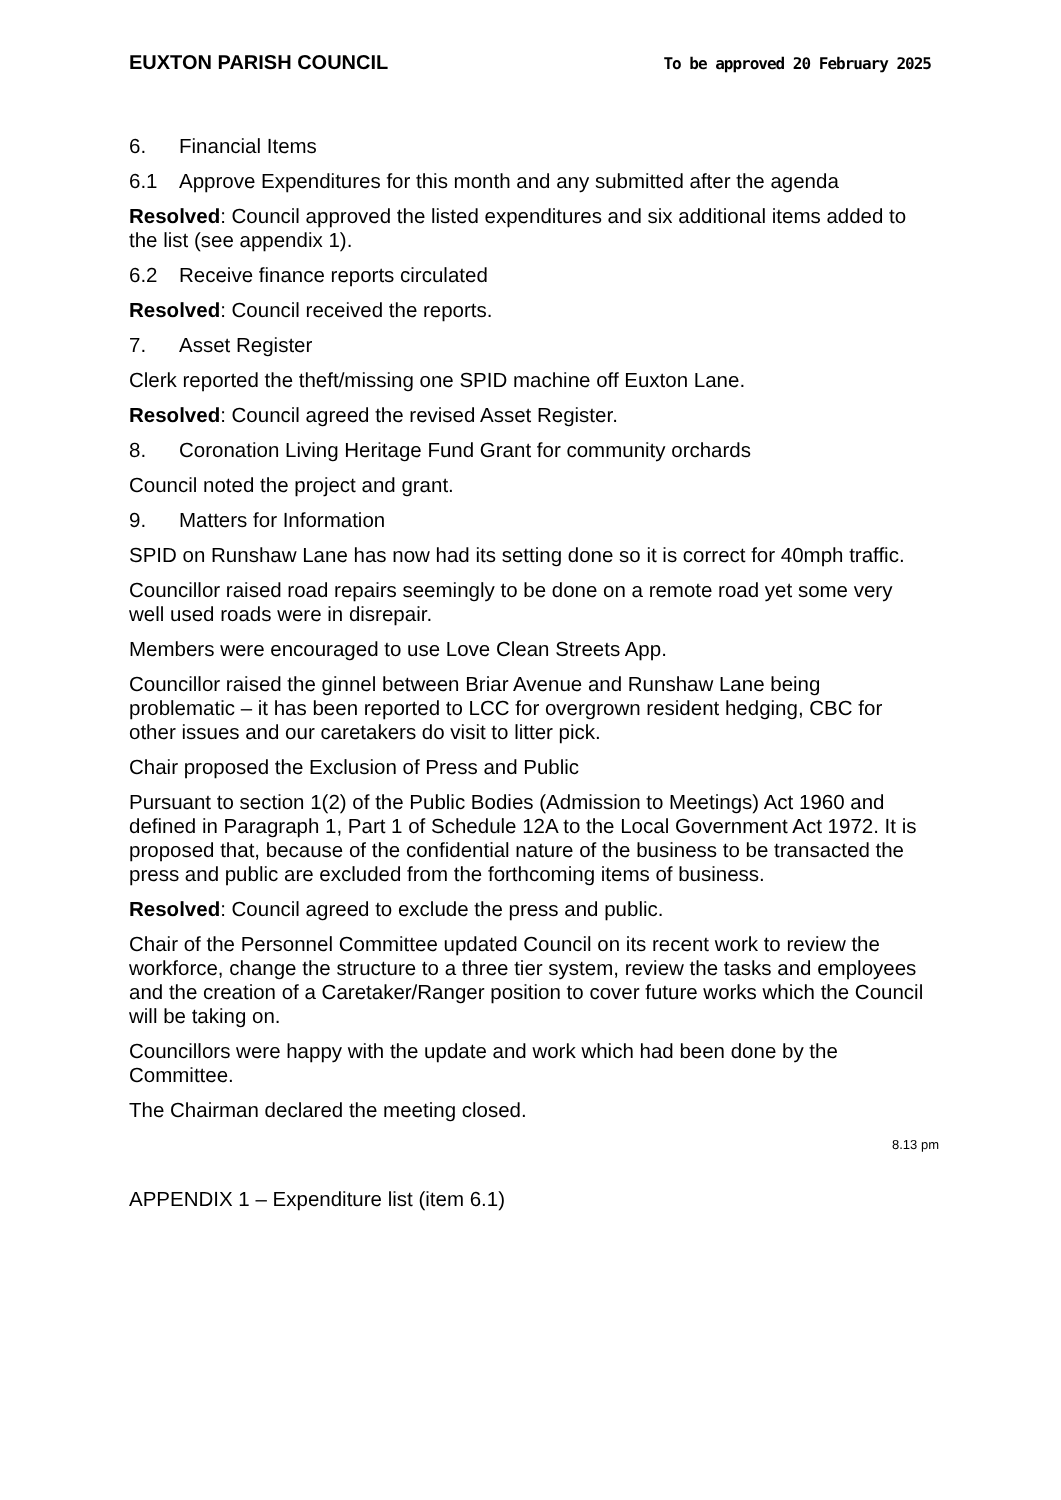EUXTON PARISH COUNCIL To be approved 20 February 2025
6. Financial Items
6.1 Approve Expenditures for this month and any submitted after the agenda
Resolved: Council approved the listed expenditures and six additional items added to the list (see appendix 1).
6.2 Receive finance reports circulated
Resolved: Council received the reports.
7. Asset Register
Clerk reported the theft/missing one SPID machine off Euxton Lane.
Resolved: Council agreed the revised Asset Register.
8. Coronation Living Heritage Fund Grant for community orchards
Council noted the project and grant.
9. Matters for Information
SPID on Runshaw Lane has now had its setting done so it is correct for 40mph traffic.
Councillor raised road repairs seemingly to be done on a remote road yet some very well used roads were in disrepair.
Members were encouraged to use Love Clean Streets App.
Councillor raised the ginnel between Briar Avenue and Runshaw Lane being problematic – it has been reported to LCC for overgrown resident hedging, CBC for other issues and our caretakers do visit to litter pick.
Chair proposed the Exclusion of Press and Public
Pursuant to section 1(2) of the Public Bodies (Admission to Meetings) Act 1960 and defined in Paragraph 1, Part 1 of Schedule 12A to the Local Government Act 1972. It is proposed that, because of the confidential nature of the business to be transacted the press and public are excluded from the forthcoming items of business.
Resolved: Council agreed to exclude the press and public.
Chair of the Personnel Committee updated Council on its recent work to review the workforce, change the structure to a three tier system, review the tasks and employees and the creation of a Caretaker/Ranger position to cover future works which the Council will be taking on.
Councillors were happy with the update and work which had been done by the Committee.
The Chairman declared the meeting closed.
8.13 pm
APPENDIX 1 – Expenditure list (item 6.1)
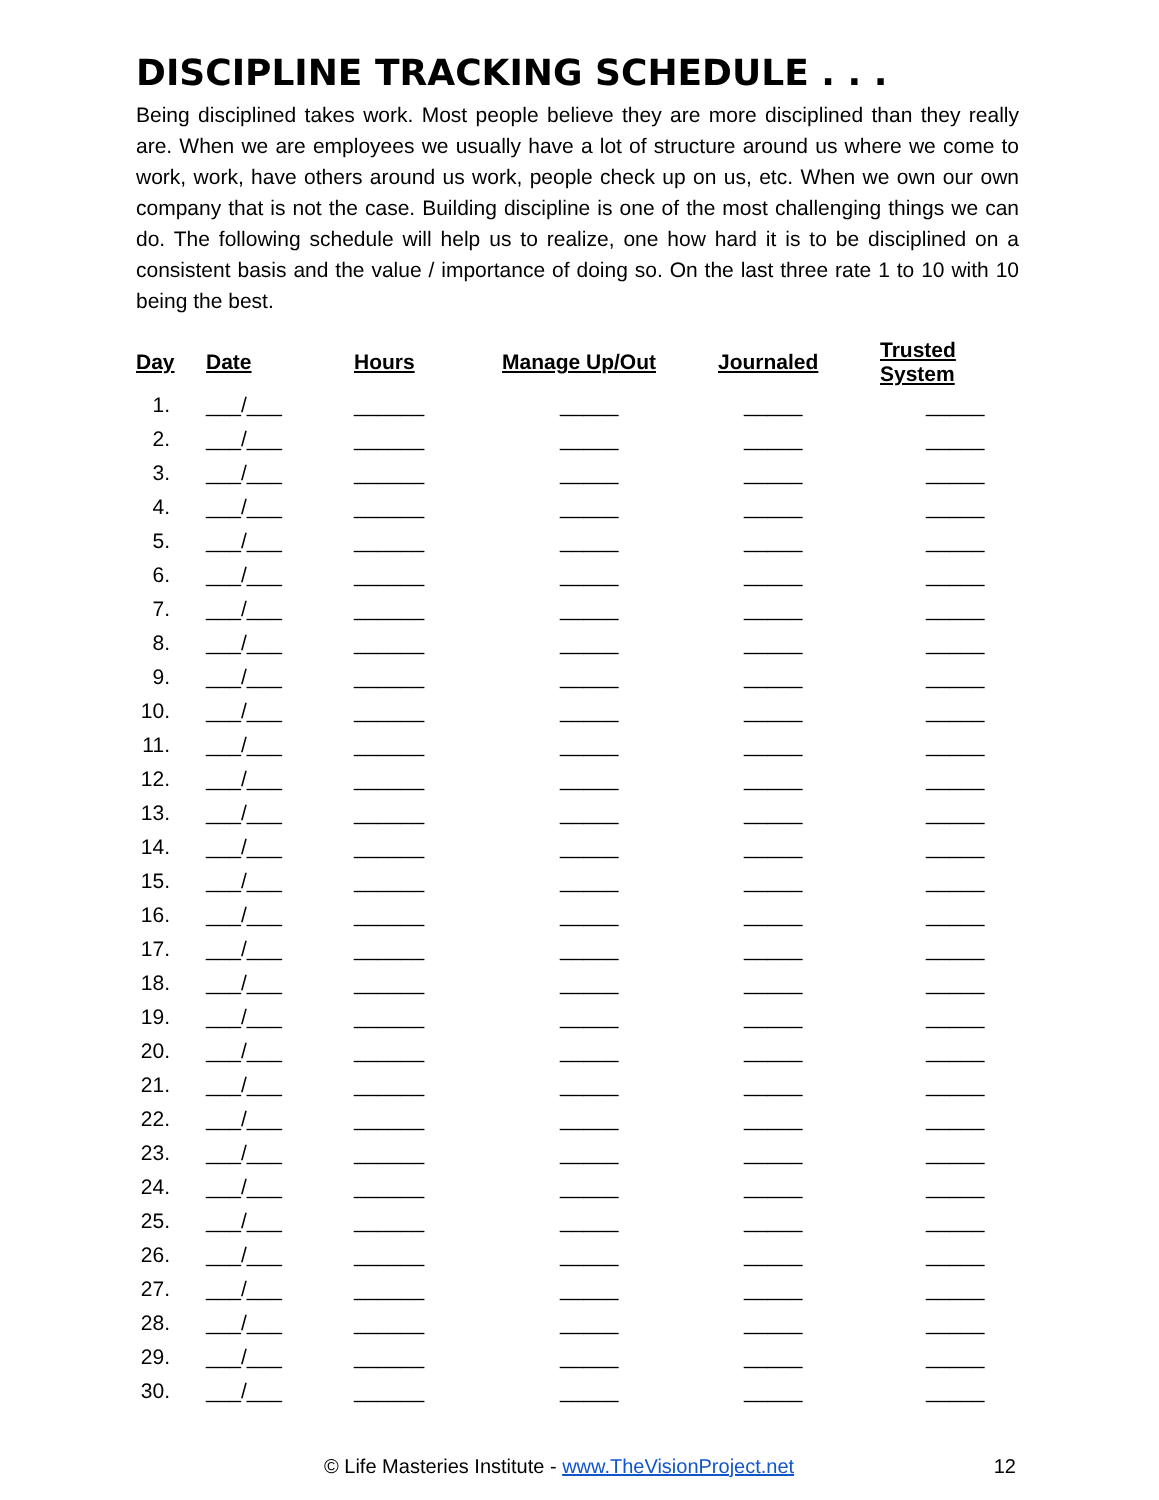DISCIPLINE TRACKING SCHEDULE . . .
Being disciplined takes work. Most people believe they are more disciplined than they really are. When we are employees we usually have a lot of structure around us where we come to work, work, have others around us work, people check up on us, etc. When we own our own company that is not the case. Building discipline is one of the most challenging things we can do. The following schedule will help us to realize, one how hard it is to be disciplined on a consistent basis and the value / importance of doing so. On the last three rate 1 to 10 with 10 being the best.
| Day | Date | Hours | Manage Up/Out | Journaled | Trusted System |
| --- | --- | --- | --- | --- | --- |
| 1. | ___/___ | ______ | _____ | _____ | _____ |
| 2. | ___/___ | ______ | _____ | _____ | _____ |
| 3. | ___/___ | ______ | _____ | _____ | _____ |
| 4. | ___/___ | ______ | _____ | _____ | _____ |
| 5. | ___/___ | ______ | _____ | _____ | _____ |
| 6. | ___/___ | ______ | _____ | _____ | _____ |
| 7. | ___/___ | ______ | _____ | _____ | _____ |
| 8. | ___/___ | ______ | _____ | _____ | _____ |
| 9. | ___/___ | ______ | _____ | _____ | _____ |
| 10. | ___/___ | ______ | _____ | _____ | _____ |
| 11. | ___/___ | ______ | _____ | _____ | _____ |
| 12. | ___/___ | ______ | _____ | _____ | _____ |
| 13. | ___/___ | ______ | _____ | _____ | _____ |
| 14. | ___/___ | ______ | _____ | _____ | _____ |
| 15. | ___/___ | ______ | _____ | _____ | _____ |
| 16. | ___/___ | ______ | _____ | _____ | _____ |
| 17. | ___/___ | ______ | _____ | _____ | _____ |
| 18. | ___/___ | ______ | _____ | _____ | _____ |
| 19. | ___/___ | ______ | _____ | _____ | _____ |
| 20. | ___/___ | ______ | _____ | _____ | _____ |
| 21. | ___/___ | ______ | _____ | _____ | _____ |
| 22. | ___/___ | ______ | _____ | _____ | _____ |
| 23. | ___/___ | ______ | _____ | _____ | _____ |
| 24. | ___/___ | ______ | _____ | _____ | _____ |
| 25. | ___/___ | ______ | _____ | _____ | _____ |
| 26. | ___/___ | ______ | _____ | _____ | _____ |
| 27. | ___/___ | ______ | _____ | _____ | _____ |
| 28. | ___/___ | ______ | _____ | _____ | _____ |
| 29. | ___/___ | ______ | _____ | _____ | _____ |
| 30. | ___/___ | ______ | _____ | _____ | _____ |
© Life Masteries Institute - www.TheVisionProject.net 12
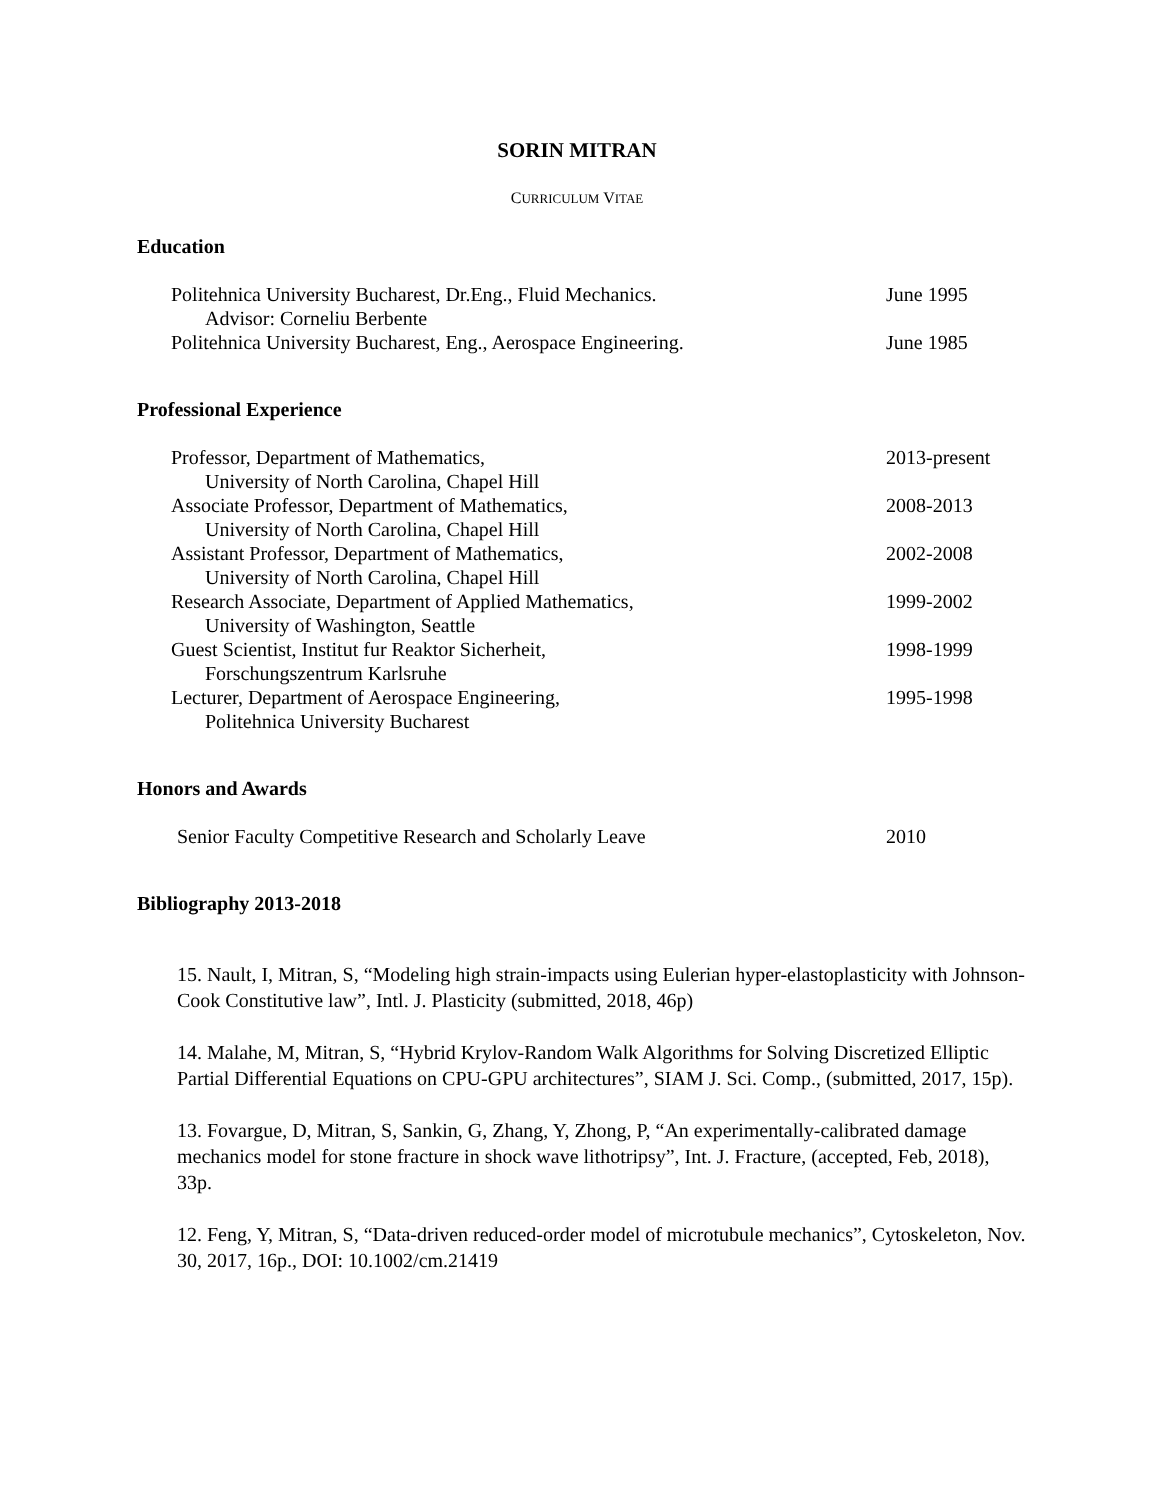SORIN MITRAN
CURRICULUM VITAE
Education
Politehnica University Bucharest, Dr.Eng., Fluid Mechanics.
Advisor: Corneliu Berbente
June 1995
Politehnica University Bucharest, Eng., Aerospace Engineering.
June 1985
Professional Experience
Professor, Department of Mathematics,
University of North Carolina, Chapel Hill
2013-present
Associate Professor, Department of Mathematics,
University of North Carolina, Chapel Hill
2008-2013
Assistant Professor, Department of Mathematics,
University of North Carolina, Chapel Hill
2002-2008
Research Associate, Department of Applied Mathematics,
University of Washington, Seattle
1999-2002
Guest Scientist, Institut fur Reaktor Sicherheit,
Forschungszentrum Karlsruhe
1998-1999
Lecturer, Department of Aerospace Engineering,
Politehnica University Bucharest
1995-1998
Honors and Awards
Senior Faculty Competitive Research and Scholarly Leave 2010
Bibliography 2013-2018
15. Nault, I, Mitran, S, “Modeling high strain-impacts using Eulerian hyper-elastoplasticity with Johnson-Cook Constitutive law”, Intl. J. Plasticity (submitted, 2018, 46p)
14. Malahe, M, Mitran, S, “Hybrid Krylov-Random Walk Algorithms for Solving Discretized Elliptic Partial Differential Equations on CPU-GPU architectures”, SIAM J. Sci. Comp., (submitted, 2017, 15p).
13. Fovargue, D, Mitran, S, Sankin, G, Zhang, Y, Zhong, P, “An experimentally-calibrated damage mechanics model for stone fracture in shock wave lithotripsy”, Int. J. Fracture, (accepted, Feb, 2018), 33p.
12. Feng, Y, Mitran, S, “Data‐driven reduced‐order model of microtubule mechanics”, Cytoskeleton, Nov. 30, 2017, 16p., DOI: 10.1002/cm.21419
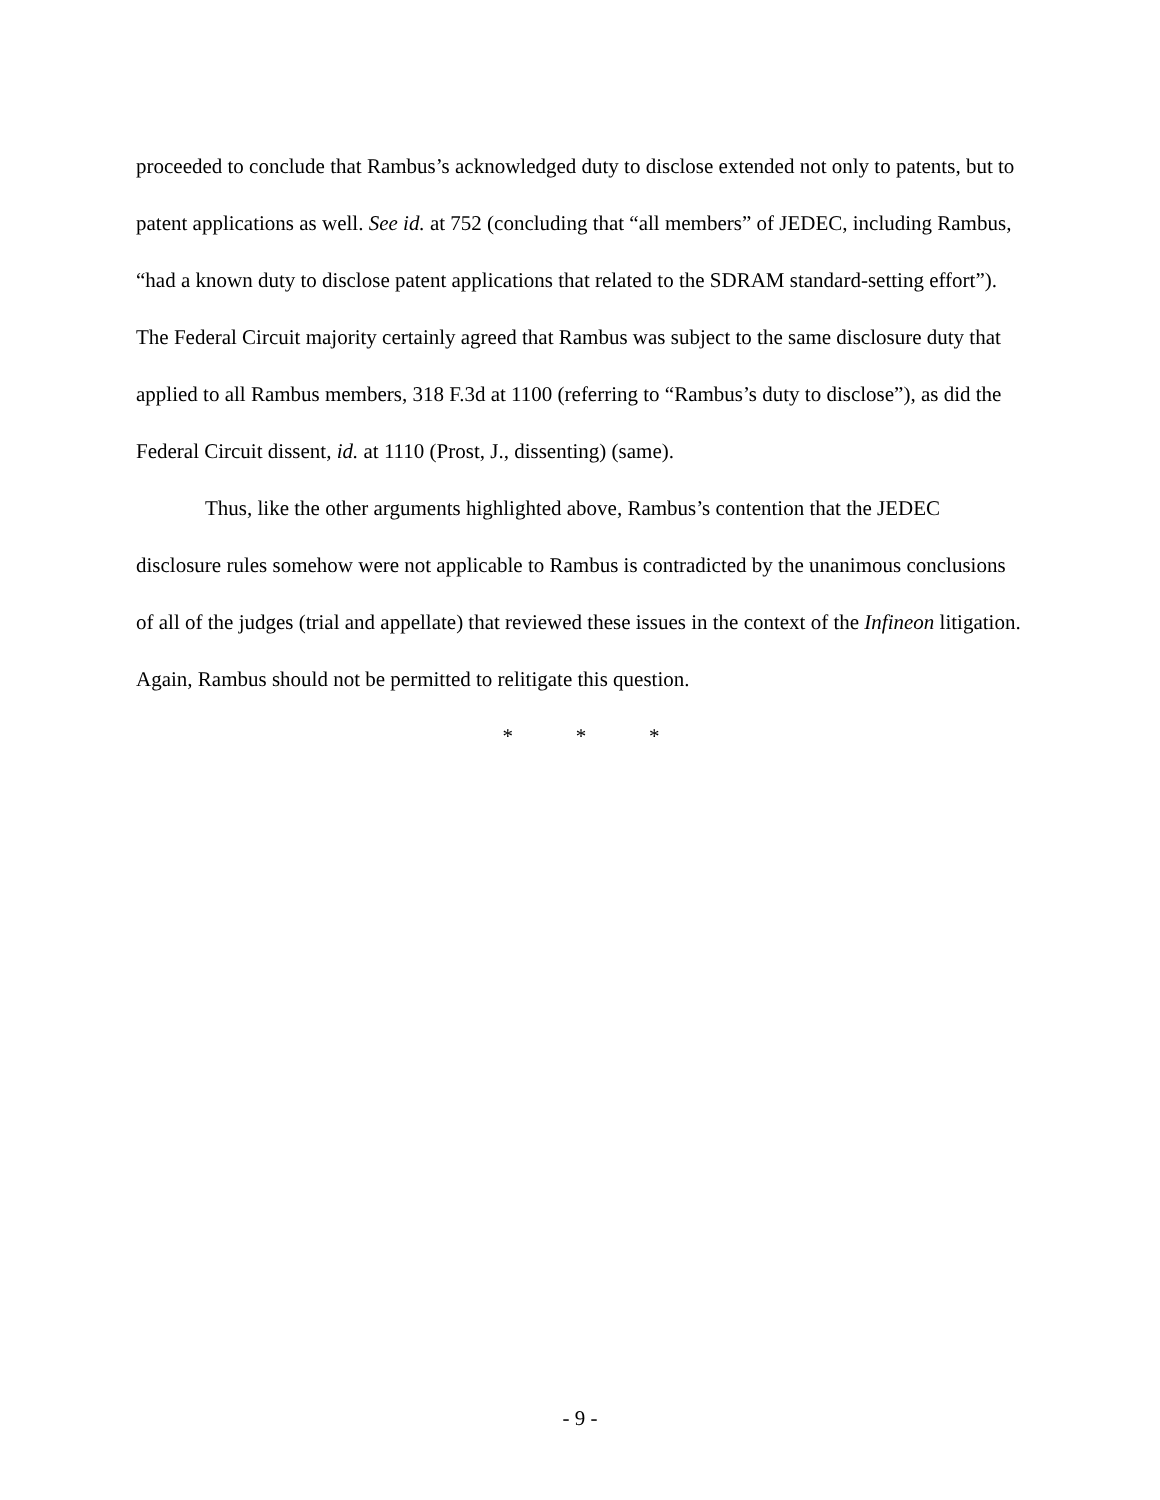proceeded to conclude that Rambus’s acknowledged duty to disclose extended not only to patents, but to patent applications as well. See id. at 752 (concluding that “all members” of JEDEC, including Rambus, “had a known duty to disclose patent applications that related to the SDRAM standard-setting effort”). The Federal Circuit majority certainly agreed that Rambus was subject to the same disclosure duty that applied to all Rambus members, 318 F.3d at 1100 (referring to “Rambus’s duty to disclose”), as did the Federal Circuit dissent, id. at 1110 (Prost, J., dissenting) (same).
Thus, like the other arguments highlighted above, Rambus’s contention that the JEDEC disclosure rules somehow were not applicable to Rambus is contradicted by the unanimous conclusions of all of the judges (trial and appellate) that reviewed these issues in the context of the Infineon litigation. Again, Rambus should not be permitted to relitigate this question.
* * *
- 9 -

--*--

From the entries above, copy out every line where the string "Politehnica" appears.

_TASK OUTPUT_.
Politehnica University Bucharest, Dr.Eng., Fluid Mechanics.
Politehnica University Bucharest, Eng., Aerospace Engineering.
Politehnica University Bucharest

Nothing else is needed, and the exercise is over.